> Problem description: All of the data, word for word and free of pictures, is the expected result.

> Given data:

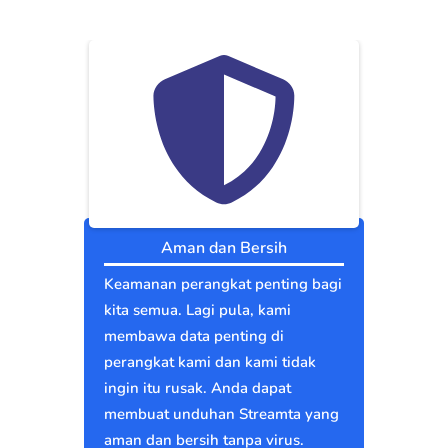
Aman dan Bersih
Keamanan perangkat penting bagi
kita semua. Lagi pula, kami
membawa data penting di
perangkat kami dan kami tidak
ingin itu rusak. Anda dapat
membuat unduhan Streamta yang
aman dan bersih tanpa virus.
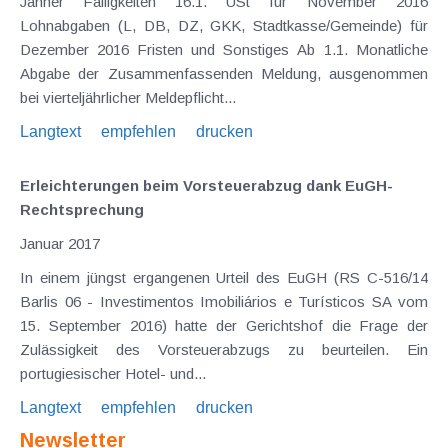
Jänner Fälligkeiten 16.1. USt für November 2016
Lohnabgaben (L, DB, DZ, GKK, Stadtkasse/Gemeinde) für
Dezember 2016 Fristen und Sonstiges Ab 1.1. Monatliche
Abgabe der Zusammenfassenden Meldung, ausgenommen
bei vierteljährlicher Meldepflicht...
Langtext
empfehlen
drucken
Erleichterungen beim Vorsteuerabzug dank EuGH-
Rechtsprechung
Januar 2017
In einem jüngst ergangenen Urteil des EuGH (RS C-516/14
Barlis 06 - Investimentos Imobiliários e Turísticos SA vom
15. September 2016) hatte der Gerichtshof die Frage der
Zulässigkeit des Vorsteuerabzugs zu beurteilen. Ein
portugiesischer Hotel- und...
Langtext
empfehlen
drucken
Newsletter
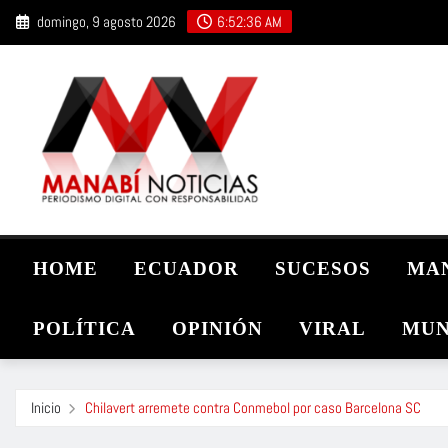
Saltar
domingo, 9 agosto 2026
6:52:37 AM
al
contenido
HOME
ECUADOR
SUCESOS
MA
POLÍTICA
OPINIÓN
VIRAL
MUN
Inicio
Chilavert arremete contra Conmebol por caso Barcelona SC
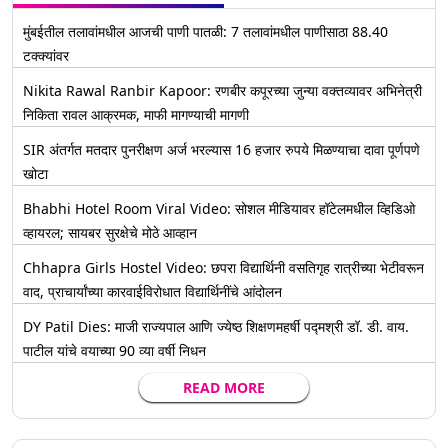
मुंबईतील तलावांमधील आजची पाणी पातळी: 7 तलावांमधील पाणीसाठा 88.40
टक्क्यांवर
Nikita Rawal Ranbir Kapoor: रणबीर कपूरच्या जुन्या वक्तव्यावर अभिनेत्री
निकिता रावल आक्रमक, माफी मागण्याची मागणी
SIR अंतर्गत मतदार पुनरीक्षण अर्ज भरल्यास 16 हजार रुपये मिळण्याचा दावा पूर्णपणे
खोटा
Bhabhi Hotel Room Viral Video: सोशल मीडियावर हॉटेलमधील व्हिडिओ
व्हायरल; सायबर सुरक्षेचे मोठे आव्हान
Chhapra Girls Hostel Video: छपरा विद्यार्थिनी वसतिगृह रात्रीच्या भेटीवरून
वाद, प्राचार्यांच्या कारवाईविरोधात विद्यार्थिनींचे आंदोलन
DY Patil Dies: माजी राज्यपाल आणि ज्येष्ठ शिक्षणमहर्षी पद्मश्री डॉ. डी. वाय.
पाटील यांचे वयाच्या 90 व्या वर्षी निधन
READ MORE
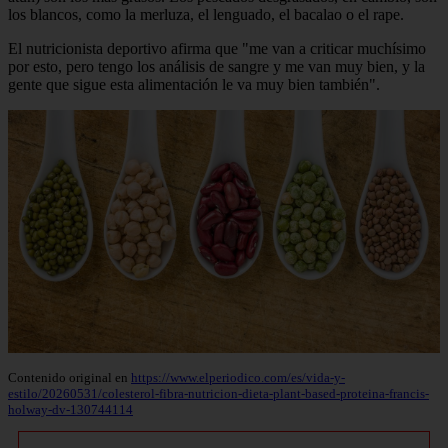
los blancos, como la merluza, el lenguado, el bacalao o el rape.
El nutricionista deportivo afirma que "me van a criticar muchísimo
por esto, pero tengo los análisis de sangre y me van muy bien, y la
gente que sigue esta alimentación le va muy bien también".
Contenido original en
https://www.elperiodico.com/es/vida-y-
estilo/20260531/colesterol-fibra-nutricion-dieta-plant-based-proteina-francis-
holway-dv-130744114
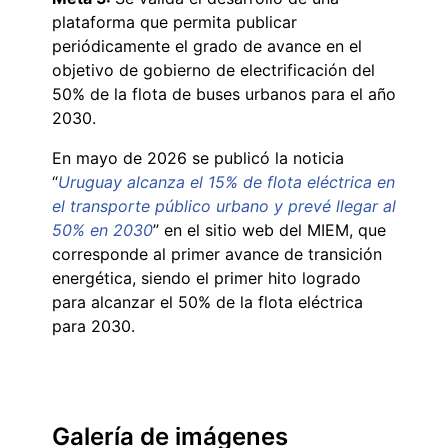
plataforma que permita publicar
periódicamente el grado de avance en el
objetivo de gobierno de electrificación del
50% de la flota de buses urbanos para el año
2030.
En mayo de 2026 se publicó la noticia
“
Uruguay alcanza el 15% de flota eléctrica en
el transporte público urbano y prevé llegar al
50% en 2030
” en el sitio web del MIEM, que
corresponde al primer avance de transición
energética, siendo el primer hito logrado
para alcanzar el 50% de la flota eléctrica
para 2030.
Galería de imágenes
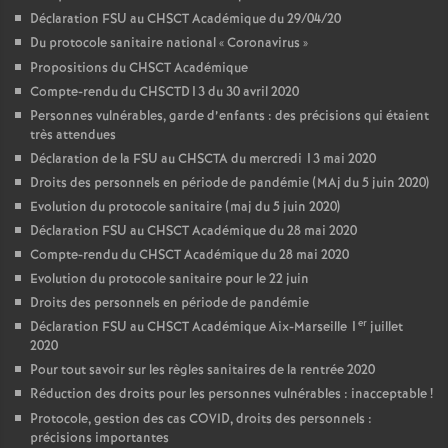
Déclaration FSU au CHSCT Académique du 29/04/20
Du protocole sanitaire national «
Coronavirus
»
Propositions du CHSCT Académique
Compte-rendu du CHSCTD13 du 30 avril 2020
Personnes vulnérables, garde d’enfants : des précisions qui étaient
très attendues
Déclaration de la FSU au CHSCTA du mercredi 13 mai 2020
Droits des personnels en période de pandémie (MAj du 5 juin 2020)
Evolution du protocole sanitaire (maj du 5 juin 2020)
Déclaration FSU au CHSCT Académique du 28 mai 2020
Compte-rendu du CHSCT Académique du 28 mai 2020
Evolution du protocole sanitaire pour le 22 juin
Droits des personnels en période de pandémie
er
Déclaration FSU au CHSCT Académique Aix-Marseille 1
juillet
2020
Pour tout savoir sur les règles sanitaires de la rentrée 2020
Réduction des droits pour les personnes vulnérables : inacceptable
!
Protocole, gestion des cas COVID, droits des personnels :
précisions importantes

> Response area:
Aman dan Bersih
Keamanan perangkat penting bagi
kita semua. Lagi pula, kami
membawa data penting di
perangkat kami dan kami tidak
ingin itu rusak. Anda dapat
membuat unduhan Streamta yang
aman dan bersih tanpa virus.
Jänner Fälligkeiten 16.1. USt für November 2016
Lohnabgaben (L, DB, DZ, GKK, Stadtkasse/Gemeinde) für
Dezember 2016 Fristen und Sonstiges Ab 1.1. Monatliche
Abgabe der Zusammenfassenden Meldung, ausgenommen
bei vierteljährlicher Meldepflicht...
Langtext
empfehlen
drucken
Erleichterungen beim Vorsteuerabzug dank EuGH-
Rechtsprechung
Januar 2017
In einem jüngst ergangenen Urteil des EuGH (RS C-516/14
Barlis 06 - Investimentos Imobiliários e Turísticos SA vom
15. September 2016) hatte der Gerichtshof die Frage der
Zulässigkeit des Vorsteuerabzugs zu beurteilen. Ein
portugiesischer Hotel- und...
Langtext
empfehlen
drucken
Newsletter
Saltar
domingo, 9 agosto 2026
6:52:37 AM
al
contenido
HOME
ECUADOR
SUCESOS
MA
POLÍTICA
OPINIÓN
VIRAL
MUN
Inicio
Chilavert arremete contra Conmebol por caso Barcelona SC
मुंबईतील तलावांमधील आजची पाणी पातळी: 7 तलावांमधील पाणीसाठा 88.40
टक्क्यांवर
Nikita Rawal Ranbir Kapoor: रणबीर कपूरच्या जुन्या वक्तव्यावर अभिनेत्री
निकिता रावल आक्रमक, माफी मागण्याची मागणी
SIR अंतर्गत मतदार पुनरीक्षण अर्ज भरल्यास 16 हजार रुपये मिळण्याचा दावा पूर्णपणे
खोटा
Bhabhi Hotel Room Viral Video: सोशल मीडियावर हॉटेलमधील व्हिडिओ
व्हायरल; सायबर सुरक्षेचे मोठे आव्हान
Chhapra Girls Hostel Video: छपरा विद्यार्थिनी वसतिगृह रात्रीच्या भेटीवरून
वाद, प्राचार्यांच्या कारवाईविरोधात विद्यार्थिनींचे आंदोलन
DY Patil Dies: माजी राज्यपाल आणि ज्येष्ठ शिक्षणमहर्षी पद्मश्री डॉ. डी. वाय.
पाटील यांचे वयाच्या 90 व्या वर्षी निधन
READ MORE
los blancos, como la merluza, el lenguado, el bacalao o el rape.
El nutricionista deportivo afirma que "me van a criticar muchísimo
por esto, pero tengo los análisis de sangre y me van muy bien, y la
gente que sigue esta alimentación le va muy bien también".
Contenido original en
https://www.elperiodico.com/es/vida-y-
estilo/20260531/colesterol-fibra-nutricion-dieta-plant-based-proteina-francis-
holway-dv-130744114
plataforma que permita publicar
periódicamente el grado de avance en el
objetivo de gobierno de electrificación del
50% de la flota de buses urbanos para el año
2030.
En mayo de 2026 se publicó la noticia
“
Uruguay alcanza el 15% de flota eléctrica en
el transporte público urbano y prevé llegar al
50% en 2030
” en el sitio web del MIEM, que
corresponde al primer avance de transición
energética, siendo el primer hito logrado
para alcanzar el 50% de la flota eléctrica
para 2030.
Galería de imágenes
Déclaration FSU au CHSCT Académique du 29/04/20
Du protocole sanitaire national «
Coronavirus
»
Propositions du CHSCT Académique
Compte-rendu du CHSCTD13 du 30 avril 2020
Personnes vulnérables, garde d’enfants : des précisions qui étaient
très attendues
Déclaration de la FSU au CHSCTA du mercredi 13 mai 2020
Droits des personnels en période de pandémie (MAj du 5 juin 2020)
Evolution du protocole sanitaire (maj du 5 juin 2020)
Déclaration FSU au CHSCT Académique du 28 mai 2020
Compte-rendu du CHSCT Académique du 28 mai 2020
Evolution du protocole sanitaire pour le 22 juin
Droits des personnels en période de pandémie
er
Déclaration FSU au CHSCT Académique Aix-Marseille 1
juillet
2020
Pour tout savoir sur les règles sanitaires de la rentrée 2020
Réduction des droits pour les personnes vulnérables : inacceptable
!
Protocole, gestion des cas COVID, droits des personnels :
précisions importantes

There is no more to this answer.